Assistant Professor Sascha Schediwy, from UWA's School of Physics, said the technology was no more complicated than that used in the National Broadband Network modems currently being installed in homes and businesses around Australia.
Published in the international Optics Letters journal this week, the paper's co-authors include researchers from the Australian National University, Macquarie University, the National Measurement Institute, and Australia's Academic and Research Network (AARNET).
Professor Schediwy said the researchers had discovered how to transmit timing signals generated from state-of-the-art atomic clocks, found in just a small number of top research laboratories, to potentially hundreds of end users simultaneously on existing optical fibre networks.
"The transmission system preserves the super-stability of these clocks, which only lose or gain a second after 3 billion years, a length of time comparable to the age of Earth.

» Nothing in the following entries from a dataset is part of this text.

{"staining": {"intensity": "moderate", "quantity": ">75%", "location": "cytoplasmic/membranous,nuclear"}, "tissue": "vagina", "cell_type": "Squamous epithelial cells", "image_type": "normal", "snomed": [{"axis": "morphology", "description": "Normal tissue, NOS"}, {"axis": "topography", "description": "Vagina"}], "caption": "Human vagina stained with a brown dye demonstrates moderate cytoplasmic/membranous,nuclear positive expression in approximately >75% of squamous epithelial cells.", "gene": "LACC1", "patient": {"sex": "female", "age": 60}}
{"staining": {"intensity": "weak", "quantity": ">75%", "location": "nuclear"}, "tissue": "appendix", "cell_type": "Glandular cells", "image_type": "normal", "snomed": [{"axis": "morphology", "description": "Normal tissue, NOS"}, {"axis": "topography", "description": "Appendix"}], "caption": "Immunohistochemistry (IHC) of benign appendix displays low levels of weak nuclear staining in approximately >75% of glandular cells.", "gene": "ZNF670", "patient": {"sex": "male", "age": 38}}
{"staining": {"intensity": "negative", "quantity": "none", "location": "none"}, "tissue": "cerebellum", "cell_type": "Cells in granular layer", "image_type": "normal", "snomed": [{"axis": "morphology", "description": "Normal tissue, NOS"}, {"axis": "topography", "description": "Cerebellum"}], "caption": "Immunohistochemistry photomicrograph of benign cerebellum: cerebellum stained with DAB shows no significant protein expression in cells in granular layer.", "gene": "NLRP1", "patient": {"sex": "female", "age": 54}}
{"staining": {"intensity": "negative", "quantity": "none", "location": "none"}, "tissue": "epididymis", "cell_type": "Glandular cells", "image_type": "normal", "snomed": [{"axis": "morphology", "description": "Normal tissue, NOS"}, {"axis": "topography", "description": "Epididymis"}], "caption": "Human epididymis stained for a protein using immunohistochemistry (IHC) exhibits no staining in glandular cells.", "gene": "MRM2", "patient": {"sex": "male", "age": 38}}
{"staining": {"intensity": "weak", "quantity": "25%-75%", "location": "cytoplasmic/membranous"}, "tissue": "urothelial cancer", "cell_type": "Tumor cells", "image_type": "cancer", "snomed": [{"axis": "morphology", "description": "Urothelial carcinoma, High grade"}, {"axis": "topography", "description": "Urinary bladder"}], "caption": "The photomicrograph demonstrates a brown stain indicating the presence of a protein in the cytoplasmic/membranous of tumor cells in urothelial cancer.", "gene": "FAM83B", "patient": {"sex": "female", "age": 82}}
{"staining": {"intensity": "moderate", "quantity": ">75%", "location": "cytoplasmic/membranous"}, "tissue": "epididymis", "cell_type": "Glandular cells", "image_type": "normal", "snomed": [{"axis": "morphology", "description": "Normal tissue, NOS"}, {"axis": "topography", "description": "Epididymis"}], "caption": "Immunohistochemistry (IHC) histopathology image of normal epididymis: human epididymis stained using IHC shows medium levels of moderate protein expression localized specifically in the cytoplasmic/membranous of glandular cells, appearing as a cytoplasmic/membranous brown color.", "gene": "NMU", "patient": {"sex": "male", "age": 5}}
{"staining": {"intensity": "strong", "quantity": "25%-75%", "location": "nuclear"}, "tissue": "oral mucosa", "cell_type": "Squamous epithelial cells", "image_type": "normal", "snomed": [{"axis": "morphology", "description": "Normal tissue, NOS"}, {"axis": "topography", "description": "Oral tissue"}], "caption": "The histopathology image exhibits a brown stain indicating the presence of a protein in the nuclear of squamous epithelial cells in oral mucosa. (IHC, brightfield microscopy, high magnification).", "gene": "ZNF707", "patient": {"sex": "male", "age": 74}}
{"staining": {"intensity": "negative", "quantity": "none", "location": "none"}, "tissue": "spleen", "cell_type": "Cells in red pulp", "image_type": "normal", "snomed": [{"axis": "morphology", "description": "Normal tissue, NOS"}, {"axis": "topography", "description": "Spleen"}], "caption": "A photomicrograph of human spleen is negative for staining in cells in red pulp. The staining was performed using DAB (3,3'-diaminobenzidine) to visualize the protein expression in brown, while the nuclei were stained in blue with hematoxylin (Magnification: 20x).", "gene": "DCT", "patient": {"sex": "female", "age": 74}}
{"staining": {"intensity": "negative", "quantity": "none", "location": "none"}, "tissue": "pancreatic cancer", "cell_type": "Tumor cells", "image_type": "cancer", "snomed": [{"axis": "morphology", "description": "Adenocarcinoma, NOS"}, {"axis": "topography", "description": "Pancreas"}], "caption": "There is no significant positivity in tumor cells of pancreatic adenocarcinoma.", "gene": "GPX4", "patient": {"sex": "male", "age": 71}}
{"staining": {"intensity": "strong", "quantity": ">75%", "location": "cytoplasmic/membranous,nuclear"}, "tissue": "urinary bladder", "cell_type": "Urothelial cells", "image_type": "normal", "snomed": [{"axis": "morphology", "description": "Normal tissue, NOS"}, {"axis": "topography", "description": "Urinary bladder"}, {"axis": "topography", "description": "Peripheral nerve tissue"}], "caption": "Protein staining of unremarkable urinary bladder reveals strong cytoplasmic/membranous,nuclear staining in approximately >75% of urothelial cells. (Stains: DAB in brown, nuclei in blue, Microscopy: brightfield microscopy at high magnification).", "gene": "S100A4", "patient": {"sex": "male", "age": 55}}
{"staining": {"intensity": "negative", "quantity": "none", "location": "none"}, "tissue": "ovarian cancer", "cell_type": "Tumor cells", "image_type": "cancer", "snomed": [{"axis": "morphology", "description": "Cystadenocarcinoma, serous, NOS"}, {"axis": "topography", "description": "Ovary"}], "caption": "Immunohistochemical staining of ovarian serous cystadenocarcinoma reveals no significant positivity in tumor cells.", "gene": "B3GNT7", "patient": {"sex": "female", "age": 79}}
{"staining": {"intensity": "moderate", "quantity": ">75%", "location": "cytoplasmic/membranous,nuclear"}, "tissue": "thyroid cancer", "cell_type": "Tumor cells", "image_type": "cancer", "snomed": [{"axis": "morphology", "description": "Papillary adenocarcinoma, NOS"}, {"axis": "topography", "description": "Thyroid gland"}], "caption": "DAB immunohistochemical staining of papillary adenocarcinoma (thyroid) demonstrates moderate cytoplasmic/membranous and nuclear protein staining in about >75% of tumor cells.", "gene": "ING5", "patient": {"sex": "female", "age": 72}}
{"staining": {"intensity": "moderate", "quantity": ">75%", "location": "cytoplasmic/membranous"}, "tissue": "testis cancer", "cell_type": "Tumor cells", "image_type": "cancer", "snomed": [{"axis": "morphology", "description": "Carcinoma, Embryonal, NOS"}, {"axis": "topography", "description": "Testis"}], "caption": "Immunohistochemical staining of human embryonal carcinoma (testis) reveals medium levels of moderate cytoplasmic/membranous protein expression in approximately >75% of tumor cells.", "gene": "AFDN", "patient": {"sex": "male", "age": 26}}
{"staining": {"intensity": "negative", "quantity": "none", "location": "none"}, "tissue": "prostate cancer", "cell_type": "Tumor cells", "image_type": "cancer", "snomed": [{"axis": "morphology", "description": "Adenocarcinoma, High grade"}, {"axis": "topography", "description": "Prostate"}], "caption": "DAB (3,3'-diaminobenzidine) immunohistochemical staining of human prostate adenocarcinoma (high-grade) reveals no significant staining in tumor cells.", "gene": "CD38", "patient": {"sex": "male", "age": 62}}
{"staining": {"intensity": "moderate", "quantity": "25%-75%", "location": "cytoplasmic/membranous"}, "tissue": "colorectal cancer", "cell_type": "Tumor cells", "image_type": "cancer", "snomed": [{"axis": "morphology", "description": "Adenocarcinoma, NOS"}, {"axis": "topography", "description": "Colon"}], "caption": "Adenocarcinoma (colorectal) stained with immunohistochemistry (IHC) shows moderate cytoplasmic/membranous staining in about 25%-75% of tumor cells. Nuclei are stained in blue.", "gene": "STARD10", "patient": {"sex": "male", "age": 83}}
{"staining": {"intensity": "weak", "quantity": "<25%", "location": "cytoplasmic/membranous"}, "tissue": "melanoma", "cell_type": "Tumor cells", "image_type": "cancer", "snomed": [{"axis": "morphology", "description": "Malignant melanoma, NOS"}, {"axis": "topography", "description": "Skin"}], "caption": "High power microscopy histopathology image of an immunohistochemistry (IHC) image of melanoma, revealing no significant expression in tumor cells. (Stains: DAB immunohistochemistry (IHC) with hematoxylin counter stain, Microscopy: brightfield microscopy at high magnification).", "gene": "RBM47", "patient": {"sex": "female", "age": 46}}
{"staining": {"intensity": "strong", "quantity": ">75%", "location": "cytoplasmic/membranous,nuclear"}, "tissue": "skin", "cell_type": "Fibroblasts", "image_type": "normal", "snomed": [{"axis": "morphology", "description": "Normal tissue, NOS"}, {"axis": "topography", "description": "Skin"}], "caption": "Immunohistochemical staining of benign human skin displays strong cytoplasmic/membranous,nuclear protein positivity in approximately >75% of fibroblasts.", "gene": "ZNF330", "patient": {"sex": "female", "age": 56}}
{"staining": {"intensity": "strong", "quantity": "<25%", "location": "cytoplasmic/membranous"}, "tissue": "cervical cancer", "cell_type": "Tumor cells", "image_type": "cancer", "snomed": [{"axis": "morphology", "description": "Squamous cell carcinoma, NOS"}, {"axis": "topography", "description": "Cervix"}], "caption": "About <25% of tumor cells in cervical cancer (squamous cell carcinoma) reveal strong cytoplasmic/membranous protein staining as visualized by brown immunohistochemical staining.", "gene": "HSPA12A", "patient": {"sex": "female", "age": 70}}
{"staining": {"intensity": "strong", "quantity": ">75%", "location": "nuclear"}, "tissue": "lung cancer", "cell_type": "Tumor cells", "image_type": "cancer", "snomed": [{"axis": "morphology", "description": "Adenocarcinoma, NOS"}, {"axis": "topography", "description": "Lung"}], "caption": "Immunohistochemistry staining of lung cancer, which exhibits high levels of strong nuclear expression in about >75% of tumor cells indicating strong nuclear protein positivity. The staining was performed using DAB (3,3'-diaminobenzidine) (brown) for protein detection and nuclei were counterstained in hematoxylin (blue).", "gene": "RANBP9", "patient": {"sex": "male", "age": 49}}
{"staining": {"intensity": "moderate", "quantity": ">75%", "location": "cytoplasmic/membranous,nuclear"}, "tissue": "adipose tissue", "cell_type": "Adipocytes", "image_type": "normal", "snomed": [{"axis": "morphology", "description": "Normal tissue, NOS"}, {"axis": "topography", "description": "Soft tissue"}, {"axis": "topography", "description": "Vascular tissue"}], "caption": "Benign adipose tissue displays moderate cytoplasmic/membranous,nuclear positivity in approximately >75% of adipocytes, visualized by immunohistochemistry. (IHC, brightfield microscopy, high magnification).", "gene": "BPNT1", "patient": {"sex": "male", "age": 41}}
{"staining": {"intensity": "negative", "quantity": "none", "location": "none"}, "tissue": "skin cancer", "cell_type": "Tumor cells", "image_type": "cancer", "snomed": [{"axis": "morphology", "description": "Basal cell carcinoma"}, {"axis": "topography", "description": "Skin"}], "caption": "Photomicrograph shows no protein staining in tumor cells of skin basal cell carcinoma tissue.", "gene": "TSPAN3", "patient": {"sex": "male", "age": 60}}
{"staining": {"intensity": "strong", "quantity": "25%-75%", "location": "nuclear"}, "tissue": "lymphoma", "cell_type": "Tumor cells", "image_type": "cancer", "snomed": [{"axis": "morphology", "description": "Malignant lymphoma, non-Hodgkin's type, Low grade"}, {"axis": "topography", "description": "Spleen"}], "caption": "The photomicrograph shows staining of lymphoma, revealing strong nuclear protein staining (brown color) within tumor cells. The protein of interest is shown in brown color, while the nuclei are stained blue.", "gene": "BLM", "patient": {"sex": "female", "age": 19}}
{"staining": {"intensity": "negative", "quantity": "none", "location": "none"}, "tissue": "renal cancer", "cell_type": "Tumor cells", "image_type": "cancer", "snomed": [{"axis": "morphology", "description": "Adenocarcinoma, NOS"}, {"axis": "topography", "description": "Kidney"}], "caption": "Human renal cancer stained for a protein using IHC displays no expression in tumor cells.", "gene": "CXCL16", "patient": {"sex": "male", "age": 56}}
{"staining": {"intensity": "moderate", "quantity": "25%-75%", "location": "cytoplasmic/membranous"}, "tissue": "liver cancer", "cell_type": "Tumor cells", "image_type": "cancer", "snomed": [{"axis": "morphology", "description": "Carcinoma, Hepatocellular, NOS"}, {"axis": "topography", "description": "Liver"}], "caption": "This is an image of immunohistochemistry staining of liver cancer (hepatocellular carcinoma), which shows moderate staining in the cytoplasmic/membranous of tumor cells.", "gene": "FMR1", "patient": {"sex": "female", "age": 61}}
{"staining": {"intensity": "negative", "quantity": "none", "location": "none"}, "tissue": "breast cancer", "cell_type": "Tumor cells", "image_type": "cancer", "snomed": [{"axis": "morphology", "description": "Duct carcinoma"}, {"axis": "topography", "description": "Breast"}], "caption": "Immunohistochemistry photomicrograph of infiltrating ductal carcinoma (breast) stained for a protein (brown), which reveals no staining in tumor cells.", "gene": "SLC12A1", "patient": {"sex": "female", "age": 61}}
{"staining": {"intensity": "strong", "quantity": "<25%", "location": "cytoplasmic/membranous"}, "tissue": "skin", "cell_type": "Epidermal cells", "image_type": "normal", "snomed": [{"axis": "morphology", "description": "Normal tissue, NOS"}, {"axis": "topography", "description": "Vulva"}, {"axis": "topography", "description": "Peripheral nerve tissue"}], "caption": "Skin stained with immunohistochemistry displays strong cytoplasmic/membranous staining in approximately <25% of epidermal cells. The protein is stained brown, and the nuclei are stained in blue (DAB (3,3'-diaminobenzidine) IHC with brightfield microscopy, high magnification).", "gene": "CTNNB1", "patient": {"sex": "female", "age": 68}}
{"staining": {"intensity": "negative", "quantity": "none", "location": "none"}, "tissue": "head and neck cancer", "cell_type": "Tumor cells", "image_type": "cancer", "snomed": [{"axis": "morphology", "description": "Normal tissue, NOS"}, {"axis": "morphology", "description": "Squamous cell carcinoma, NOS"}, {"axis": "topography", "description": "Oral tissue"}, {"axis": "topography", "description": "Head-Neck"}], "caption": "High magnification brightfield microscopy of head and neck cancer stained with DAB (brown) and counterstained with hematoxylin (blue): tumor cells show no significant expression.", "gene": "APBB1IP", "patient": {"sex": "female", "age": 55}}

Previous research aimed to send the clock signals to a single location, limiting their use to research applications," he said.
"However, as this new technique can be deployed alongside internet traffic, it is now possible to use existing fibre networks and make this available to the wider community."
Professor Schediwy said clocks were incredibly powerful tools for high-precision measurement, from fundamental research into Einstein's theory of general relativity to enabling cosmology with giant radio telescopes, such as the Square Kilometre Array.
They can also be used for exploration geophysics or to monitor climate change through measuring sea level rises and the thickness of ice sheets.
"In fact, time (or more accurately frequency) can be measured far more precisely than any other physical parameter," he said. "This development could eventually lead to improvements in the performance of any application that requires stable time and frequency signals, including arrays of mobile phone towers, radar stations and internet exchanges.
"Atomic clocks are used much more commonly than people realise - they are integral in global positioning systems (GPS), telephone and internet exchanges, and financial systems."
Professor Schediwy said the technology could also potentially lead to massive improvements in indoor positioning systems (IPS).
"Because GPS signals have trouble penetrating buildings, there has been a lot of research into finding an indoors equivalent which could be very useful for tracking people and equipment moving around large buildings such as factories," he said.
"Since our technique makes it much easier to supply a synchronised, ultra-stable reference frequency to any location with a fibre, it could form the basis of a very accurate and precise 'time-of-arrival' IPS implementation."